I made the most of it. At the top of my priority list was finding a performing job on my own so I could get out from under Henri’s thumb as well as his flat. There was no way I wanted him managing my career. He hadn’t known what a reverb unit was, he was about to become a first-time father, and sooner or later Marceline would come across an erotic sketch of me in Henri’s office and all hell would break loose. For all of those reasons, Henri and I needed to part ways.
Days, I rehearsed in the mornings then broke for lunch. Every afternoon, I visited different neighborhoods known for nightlife. Pariscope was my guide, Paris’s weekly entertainment listings magazine sold at every newsstand. I used the same technique I used back in New York to get a job – wandering into a place, getting the name of the manager or owner, then pretending to be my own agent as I presented head shots and a short recording of the sensational talent I represented: Ava Fodor from New York City.
My headshots were so dramatically retouched that no one associated them with the person who stood before them. I wore my glasses just in case anyone might have made the connection between me and the knockout blonde with big hair and sharp cheekbones in the photos. No one did.
By late afternoon I’d return home, just as my creative juices began to flow. Other than preparing for my Friday evening gig at The Blue Cactus, I was free to focus on songwriting. Hands down, it was my favorite
part of being a musician. The flat was more atmospheric without Henri and Marceline around. I threw open the windows, welcoming in Paris’s street sounds for inspiration.
New songs came to me almost fully-formed, like Athena springing out of Zeus’s head. The first night of my solitude I wrote Au Bord de la Seine sweet, wistful and as light as a bagatelle – a short, light-hearted piece of classical piano music.
The next night, I composed Find Me – a ballad. Thursday night, I mixed both songs. Then it was Friday, my gig. After observing male restaurant-goers salivate over my headshots in the front window of The Blue Cactus while I slipped by them unnoticed, a hard-edged tune popped into my head, Through Men’s Eyes. I put it together after midnight, upon returning home from my unremarkable performance. On Saturday evening, I wrote my opus, Scheherazade. I thought it was at least as good as Madonna’s Holiday.
Anyone other than a creative artist would find it hard to believe I could write music so quickly. But artists know too cruelly well that inspiration usually comes all at once or not at all. In my case, I was writing three-and a-half minute pop songs, not three-movement symphonies; verse, chorus - verse, chorus - bridge - verse, chorus - chorus. Et voilà. Done. It was a piece of cake, as Marie Antoinette more or less said.
By Sunday afternoon, I was lonely but exhilarated. I’d written music almost nonstop since Arnaud had left town. In a rare state of mind, I felt totally connected to my real self.

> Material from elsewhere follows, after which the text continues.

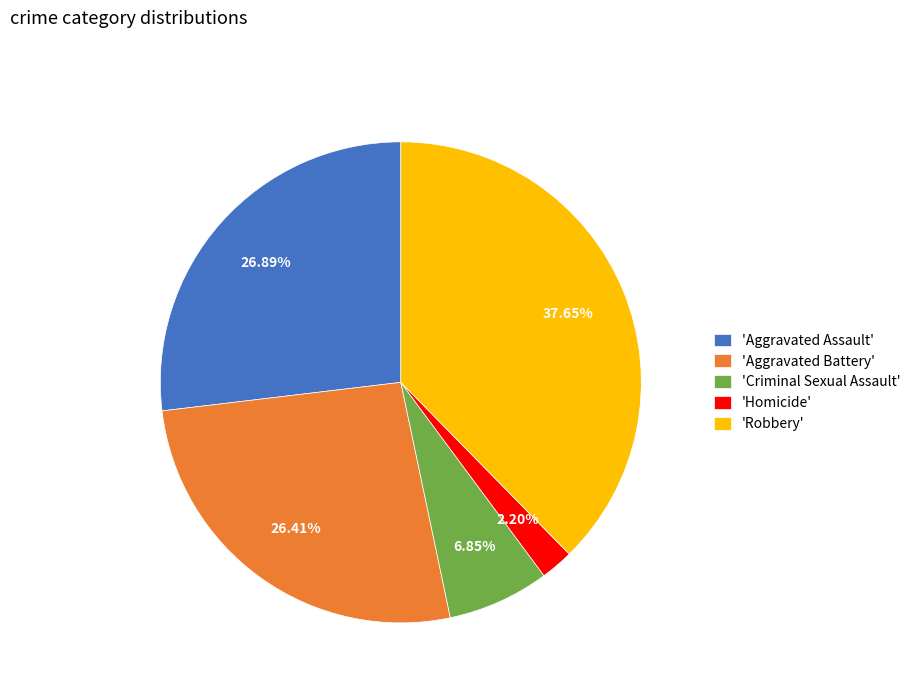

Count the number of slices in the pie.

5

Writing songs wasn’t like performing them. I was writing them for myself. Unlike performing songs for an audience, when I wrote songs I wasn’t trying to curry favor with anyone. I was just trying to express what I really felt – and I knew when I got it right – like hitting a nail on the head.

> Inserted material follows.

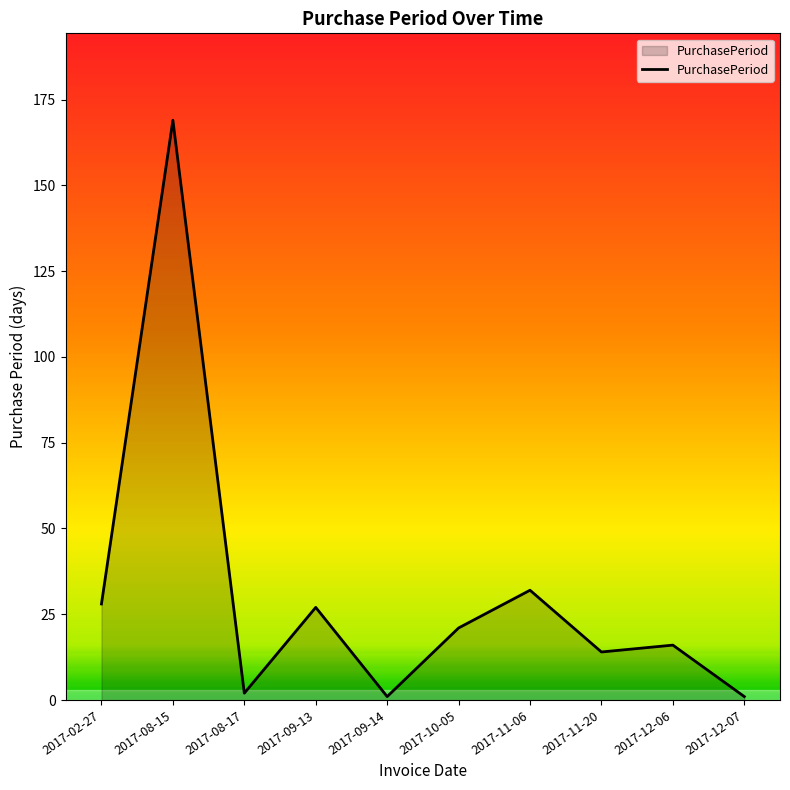

The chart shows a value of 169 at 2017-08-15. True or false?

True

But when I performed, it was about how the audience received me. My job was to get strangers to like me – something that didn’t sit well with me. Why should I try to get strangers to like me? Not only did it seem unnatural, it didn’t seem very French at all. Not that I’d become French all of a sudden, but it seemed to me the French exhibited natural behavior in their distrust of strangers or outsiders. Why did Americans smile at total strangers anyways?